Step 5: Develop Smart Contracts
If you are developing a perpetual futures exchange like Hyperliquid, your smart contracts will need to handle complex financial logic. These contracts must support leverage, margin tracking, liquidations, funding rate payments, and position settlement. If you are also considering using EVM chains, tools such as Hardhat and Foundry can help you build and test your smart contracts.
Step 6: Design the Frontend Interface
The frontend is where users interact with your exchange. Traders expect quick responsiveness, clean data visualization, and easy wallet integration. Your UI should feature real-time order books, trade history, and a user-friendly interface for placing trades. This step is important because a polished UI/UX can play a huge role in retention and churn.
Step 7: Launch a Testnet
Before launching to the public, deploy your Hyperliquid-like platform on a testnet. This allows you to simulate trading, stress test the matching engine, and identify issues in your smart contracts. Once testing is complete, you can then move on to the next step.
Step 8: Deploy to Mainnet & Maintain Liquidity
Now, you are ready to launch on the mainnet. Deploy your smart contracts, connect your frontend, and activate trading. However, your DEX won’t succeed without liquidity. Connect with professional market makers or launch liquidity mining programs to incentivize early users.
Wrapping Up
That’s a wrap for this blog!
Undoubtedly, Hyperliquid has established itself as a leader in the DeFi area. It utilizes advanced order types, lightning-fast execution, and layer-1 infrastructure. It is gaining popularity because of its native token, which is HYPE, which powers governance, staking, and utility.
So, if you are looking to get ahead with developing your perpetual futures trading platform like Hyperliquid, look no further than Technoloader!
As a leading service provider in the field, they can help you build a platform like Hyperliquid to gain a competitive edge in the crypto space. Get in touch with us, and let’s get started on your project!
FAQs
What is a perpetual futures trading platform?
A perpetual futures trading platform allows users to trade derivatives contracts without expiry dates. It offers leveraged trading on crypto assets, with funding rates used to keep contract prices close to spot prices.

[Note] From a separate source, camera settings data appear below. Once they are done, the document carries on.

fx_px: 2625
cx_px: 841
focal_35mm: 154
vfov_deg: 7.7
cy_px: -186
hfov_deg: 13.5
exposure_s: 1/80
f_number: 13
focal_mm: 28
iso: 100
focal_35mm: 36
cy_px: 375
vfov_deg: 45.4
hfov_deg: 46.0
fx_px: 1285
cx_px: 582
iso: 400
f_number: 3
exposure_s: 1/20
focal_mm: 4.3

How does Hyperliquid work?
Hyperliquid is a decentralized perpetual futures exchange that uses a high-performance order book model with gasless trading, fast execution, and deep liquidity. It operates off-chain while settling trades securely on-chain.

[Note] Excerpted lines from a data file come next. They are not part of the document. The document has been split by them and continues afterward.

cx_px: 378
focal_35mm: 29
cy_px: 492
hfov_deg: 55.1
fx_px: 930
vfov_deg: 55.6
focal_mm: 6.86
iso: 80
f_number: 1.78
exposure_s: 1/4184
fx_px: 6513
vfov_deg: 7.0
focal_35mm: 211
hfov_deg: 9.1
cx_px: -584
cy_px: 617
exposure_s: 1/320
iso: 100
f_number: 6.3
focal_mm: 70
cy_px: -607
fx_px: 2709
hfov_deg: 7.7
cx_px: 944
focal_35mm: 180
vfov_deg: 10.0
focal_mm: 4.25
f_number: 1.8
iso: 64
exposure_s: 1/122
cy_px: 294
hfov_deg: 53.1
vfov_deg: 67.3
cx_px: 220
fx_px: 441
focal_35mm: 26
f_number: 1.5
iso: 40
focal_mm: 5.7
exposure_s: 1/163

How can I build a perpetual futures exchange like Hyperliquid?
To build a platform like Hyperliquid, you will need:
- A fast matching engine
- Smart contracts for settlement
- Price oracles
- A responsive trading frontend
- Liquidity incentives or market maker integrations
What tech stack is used in perpetual futures platforms?
Most platforms use:
- Frontend: React/Next.js
- Backend: Node.js, Go, or Rust
- Smart Contracts: Solidity (EVM) or custom Layer-2
- Infrastructure: Order books, oracles (e.g. Pyth, Chainlink), ZK tech for scaling
Do I need a license to launch a crypto futures platform?

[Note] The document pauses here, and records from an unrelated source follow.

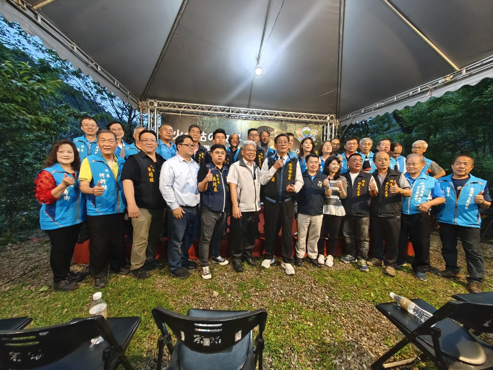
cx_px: 246
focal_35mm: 12
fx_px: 171
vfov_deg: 94.5
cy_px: 185
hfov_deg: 110.5
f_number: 1.8
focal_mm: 2.03
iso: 800
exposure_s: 1/60
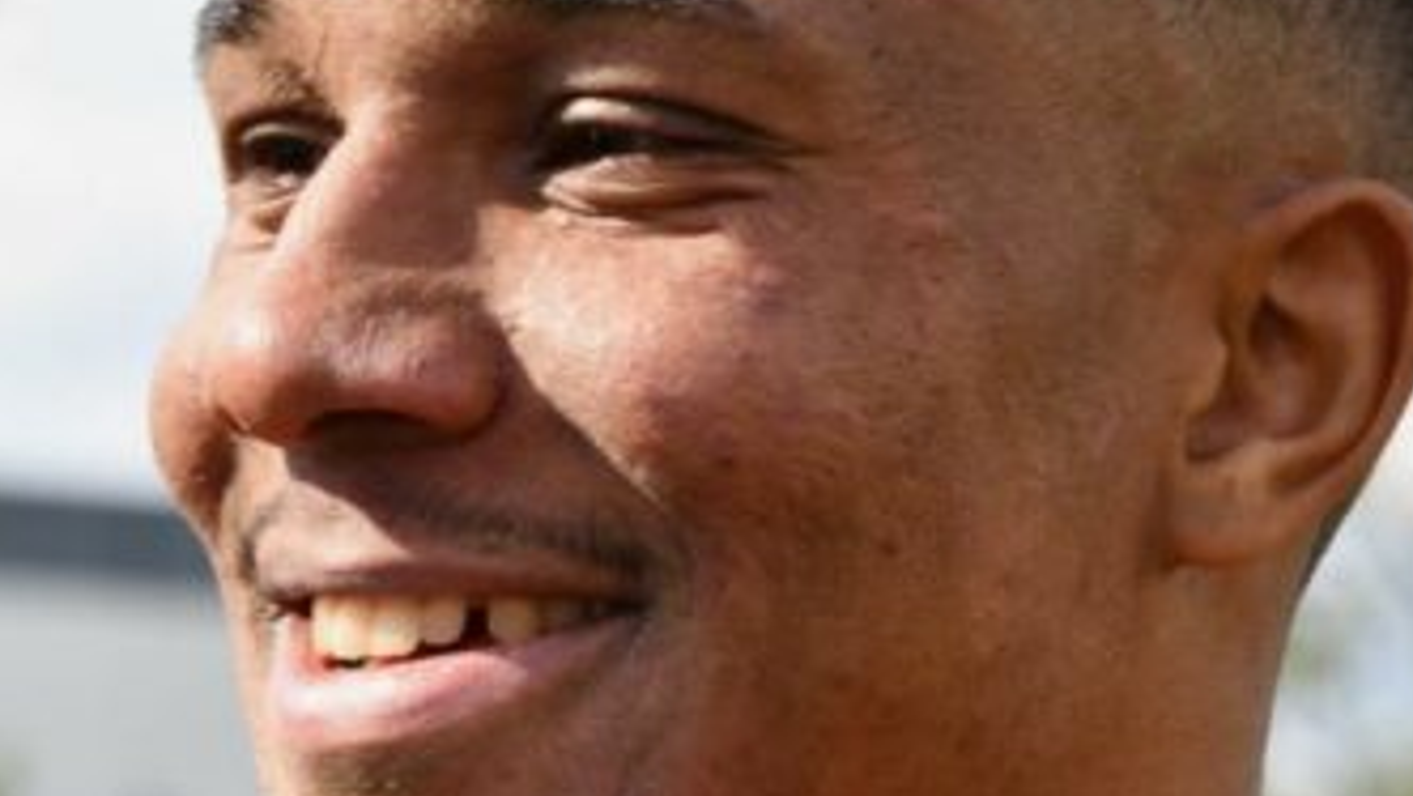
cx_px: 709
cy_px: 694
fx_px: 12293
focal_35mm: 328
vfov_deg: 3.7
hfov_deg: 6.6
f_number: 13
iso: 500
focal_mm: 110
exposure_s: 1/640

Yes! In most jurisdictions, you need to have a license. You should consult a legal expert familiar with crypto and financial regulations in your operating region.
How long does it take to build a perpetual futures platform?
It typically takes 4–12 months to build and launch. But it depends on team size, tech choices, and whether you use white-label solutions or build from scratch.